Après plusieurs années de baisse des surfaces consacrées à sa culture, la pomme de terre primeur française devrait connaître, cette campagne, leur stabilisation. D’après les organisations professionnelles compétentes (comité économique, CNIPT), on devrait retrouver, au vu des ensemencements déjà réalisés et attendus, des superficies proches de celles de l’an dernier qui, avec 7 700 hectares accusaient encore un retard de près de 8 % sur 2005, confirmant une régression régulière, menaçante pour l’avenir de cette production. Mais différents facteurs ont joué en 2006 en faveur d’un redressement de la situation, le premier d’entre eux étant une amélioration sensible du marché et des prix, en hausse de 25 à 30 % sur ceux, médiocres, de 2005. Cette amélioration de la reprise des cours est, elle-même, à mettre au compte d’un meilleur équilibre du marché, les stocks de fin de campagne en pommes de terre de conservation n’ayant pas été importants au point de peser sur le démarrage, d’ailleurs tardif, de la campagne de primeurs sur le marché intérieur.
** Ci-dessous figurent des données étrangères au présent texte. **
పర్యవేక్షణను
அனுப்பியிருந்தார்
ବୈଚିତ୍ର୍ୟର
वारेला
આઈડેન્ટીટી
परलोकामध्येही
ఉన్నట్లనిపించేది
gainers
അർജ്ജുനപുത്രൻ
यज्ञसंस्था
Évolution favorable pour les échanges extérieurs
Les échanges extérieurs ont, eux aussi, évolué favorablement. Les exportations de primeurs ont bien progressé par rapport à 2005, avec près de 55 000 tonnes alors que les importations confirmaient une régression de l’origine Maroc, amorcée en 2004 ; le principal fournisseur (et qui entend bien le rester) a été Israël avec 57 500 tonnes sur les 86 500 importées. Cependant, une enquête de notre confrère « Potato Markets » fin 2006 a révélé que les disponibilités israéliennes pourraient atteindre cette année 300 000 tonnes contre 200 000 l’an dernier, avec comme objectif le développement de ses débouchés vers l’Europe de l’Ouest. C’est la même motivation qui explique le développement des cultures en Tunisie et au Maroc.
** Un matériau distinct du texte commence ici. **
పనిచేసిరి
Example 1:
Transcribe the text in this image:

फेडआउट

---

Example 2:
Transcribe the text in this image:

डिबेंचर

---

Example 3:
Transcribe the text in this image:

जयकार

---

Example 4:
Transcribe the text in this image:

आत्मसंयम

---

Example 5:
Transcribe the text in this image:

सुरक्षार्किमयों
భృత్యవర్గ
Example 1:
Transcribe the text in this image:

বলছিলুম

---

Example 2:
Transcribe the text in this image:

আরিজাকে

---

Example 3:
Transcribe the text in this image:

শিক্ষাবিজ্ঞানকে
Concurrence méditerranéenne
La concurrence méditerranéenne pourrait donc se renforcer sinon sur notre propre marché, du moins auprès de nos clients du nord de l’UE. Cependant, le gros élément d’équilibre du marché de la primeur reste le volume de stocks de vieilles pommes de terre encore disponibles pendant la campagne de primeurs. Si l’on considère la modicité de la récolte 2006 et les très gros chiffres d’exportation et malgré l’érosion continue de la consommation, on peut estimer que les derniers mois de la campagne de pomme de terre de conservation ne connaîtront pas de réserves excessives. Pronostic prudent néanmoins, car les prix élevés de cette campagne ont pu inciter une spéculation traduite par une rétention d’offres qui se retrouveraient alors sur le marché en fin de saison ; la mauvaise surprise de 1999 n’est pas encore oubliée.
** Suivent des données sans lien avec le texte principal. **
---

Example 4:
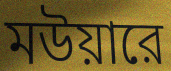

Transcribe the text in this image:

মউয়ারে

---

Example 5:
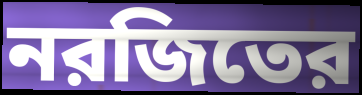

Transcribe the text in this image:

নরজিতের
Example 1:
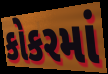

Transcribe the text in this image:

કોકરમાં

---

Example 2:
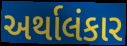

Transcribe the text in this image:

અર્થાલંકાર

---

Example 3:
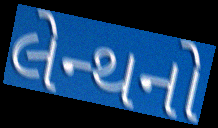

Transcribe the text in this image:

લેન્થનો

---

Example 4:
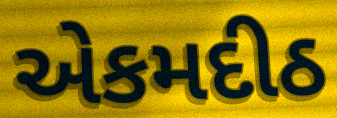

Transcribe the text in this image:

એકમદીઠ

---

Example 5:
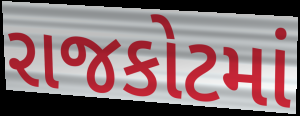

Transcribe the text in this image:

રાજકોટમાં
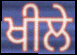
ਖੀਲੇ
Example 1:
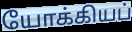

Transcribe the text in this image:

யோக்கியப்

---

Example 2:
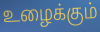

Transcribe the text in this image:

உழைக்கும்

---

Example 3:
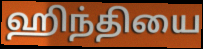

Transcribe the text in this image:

ஹிந்தியை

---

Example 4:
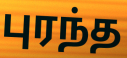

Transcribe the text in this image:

புரந்த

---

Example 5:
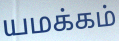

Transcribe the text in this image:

யமக்கம்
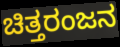
ಚಿತ್ತರಂಜನ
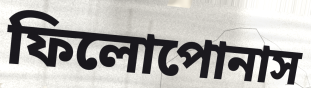
ফিলোপোনাস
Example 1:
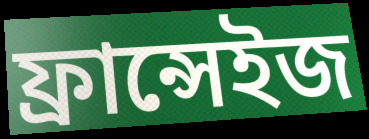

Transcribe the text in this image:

ফ্ৰান্সেইজ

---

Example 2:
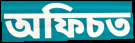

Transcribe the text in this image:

অফিচত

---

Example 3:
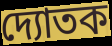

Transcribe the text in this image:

দ্যোতক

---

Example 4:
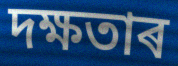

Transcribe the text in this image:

দক্ষতাৰ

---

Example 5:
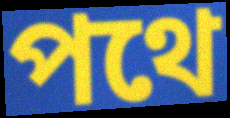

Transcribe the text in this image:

পথে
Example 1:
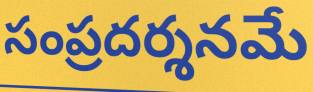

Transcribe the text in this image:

సంప్రదర్శనమే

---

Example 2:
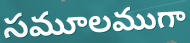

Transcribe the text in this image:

సమూలముగా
Un optimisme raisonnable se justifie à l’approche des premières mise en marché conséquentes, à partir de début mai, d’autant que le CNIPT, l’interprofession pomme de terre qu’a rejoint la filière primeur depuis l’an dernier a entamé depuis fin mars sa campagne de communication afin de sensibiliser, d’ores et déjà le consommateur. Si la saison commerciale 2007 prenait la même tournure qu’en 2006, le coup d’arrêt à la baisse des surfaces pourrait alors se transformer en redressement.